Commercial enablement

We worked with CS to set up ‘North Star’ sessions with all of our subscription customers. These were one-hour long sessions where we could take customers through our ‘North Star’, a fully designed prototype, of where we wanted Seenit Stellar to be in ~2 years time. The idea of these sessions was to gather feedback and build excitement around a new and exciting product. Customer feedback would help to influence the roadmap, our messaging, and at what point their migration would happen.

Delivery

The waitlist went live in May 2020, alongside the Seenit rebrand.
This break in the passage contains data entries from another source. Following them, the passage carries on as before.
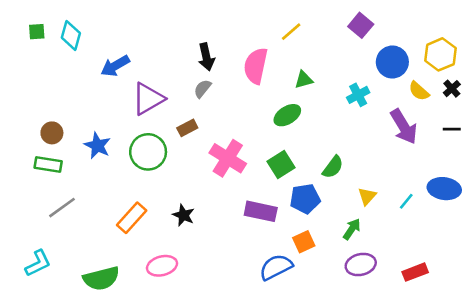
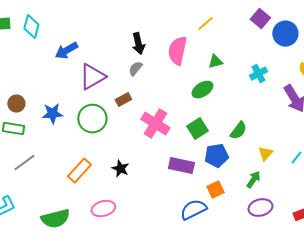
blue circle: (392, 62) -> (285, 34), moved
blue star: (97, 146) -> (52, 114), turned -30

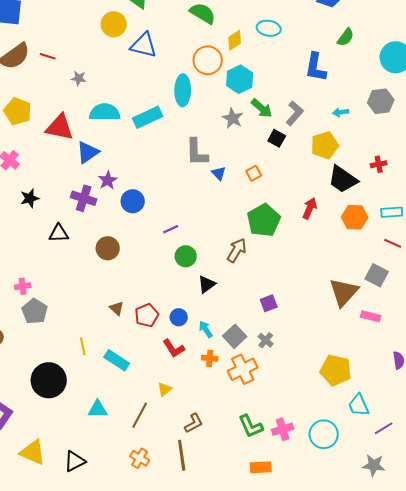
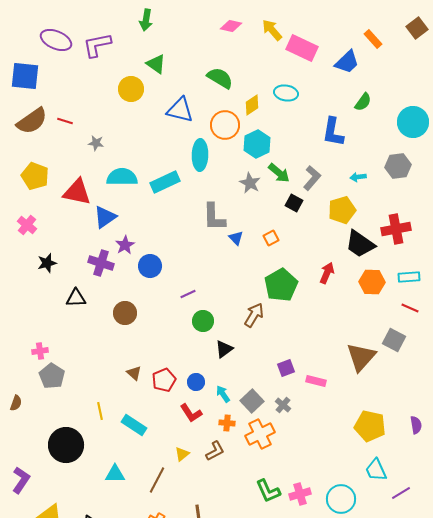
blue triangle: (144, 45) -> (180, 110), moved
red cross: (379, 164) -> (396, 229), size x1.8
pink rectangle: (371, 316) -> (316, 381), moved
yellow pentagon: (336, 370) -> (370, 426), moved
brown L-shape: (194, 423) -> (215, 451), moved

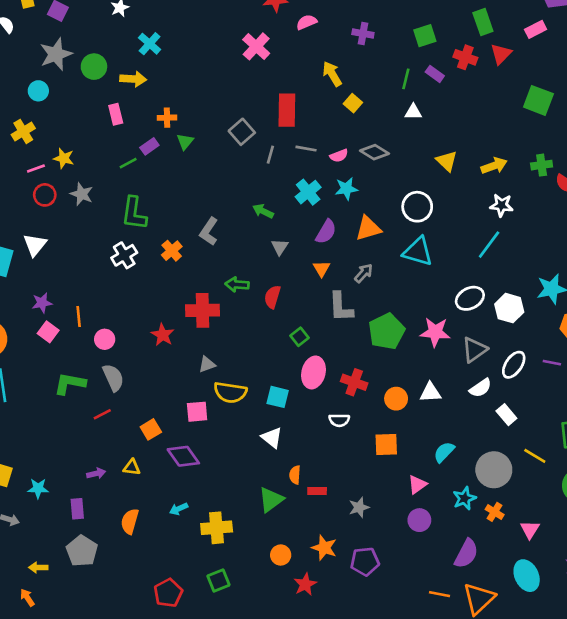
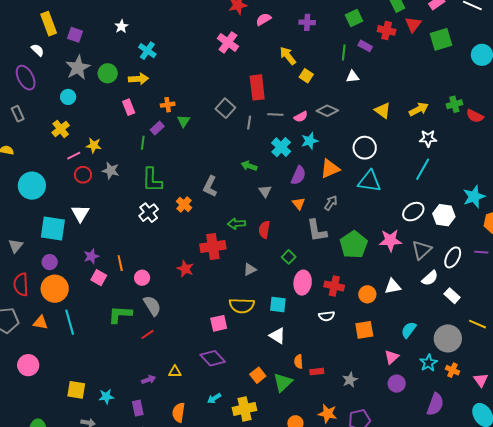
green square: (538, 100) -> (441, 39), moved, turned -30
green line: (128, 163) -> (143, 143), turned -48
gray triangle: (207, 364) -> (250, 269), moved
orange square: (151, 429) -> (258, 375), moved

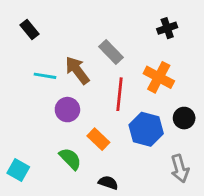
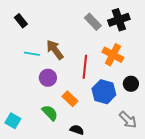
black cross: (167, 28) -> (119, 20), size x1.5
gray rectangle: (111, 52) -> (93, 22), moved
gray arrow: (180, 169) -> (128, 120), turned -30

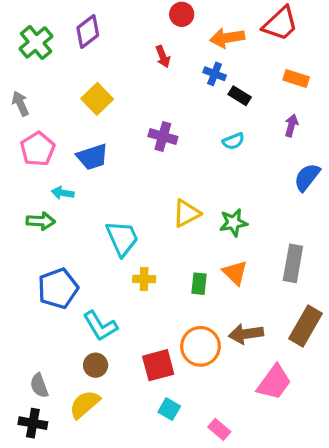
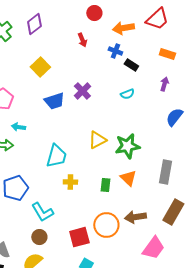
purple cross: (163, 136) -> (82, 91), turned 30
blue trapezoid: (92, 157) -> (54, 101), moved
green star: (233, 223) -> (127, 146), size x1.4
cyan trapezoid: (122, 238) -> (56, 156), turned 40

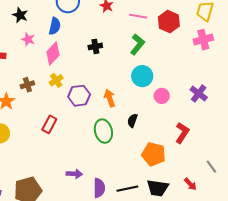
I created a couple of videos alongside the landing page to post across social.

Results

  • 536% increase in MQLs after launch
  • 77.4% increase in website sessions
  • 100,000 YouTube views for our What is Seenit video
  • The Stellar waitlist was our second most view page 30 days after launch, accounting for 18.39% of traffic
  • 11% conversion rate from waitlist sign up to creating an account

Learning

  • I wouldn’t have a waiting list again. It doesn’t lend itself too well in the B2B SAAS world. We had huge numbers of irrelevant leads come through.
  • Gather more information. Leads could sign up to the waiting list with just an email address. As a result we had large numbers of leads we simply knew nothing about. This was pretty useless when analysing trends and looking to refine messaging.
  • Review ad performance earlier. As an example, PPC was an extremely successful channel for us on the face of it - the agency we worked with were delighted. Drilling into the data, the conversation rate from waitlist sign up to getting onto the product was extremely poor.
  • Set up a dashboard with OKRs and email it to key stakeholders weekly from the start. I didn’t do this until a few weeks after launch.
  • Segment your sign ups. Identify who could be a ‘sneezer’ for you early on.
  • Focus on delighting a small number of ideal customers early on that can work closely with the product team, rather than trying to get as many customers as possible. Bring in people that can help act as Customer Success Managers for these customers.
  • Work more closely with Marketing. I ended up running and managing all of the multi-channel marketing efforts and was stretched pretty thin.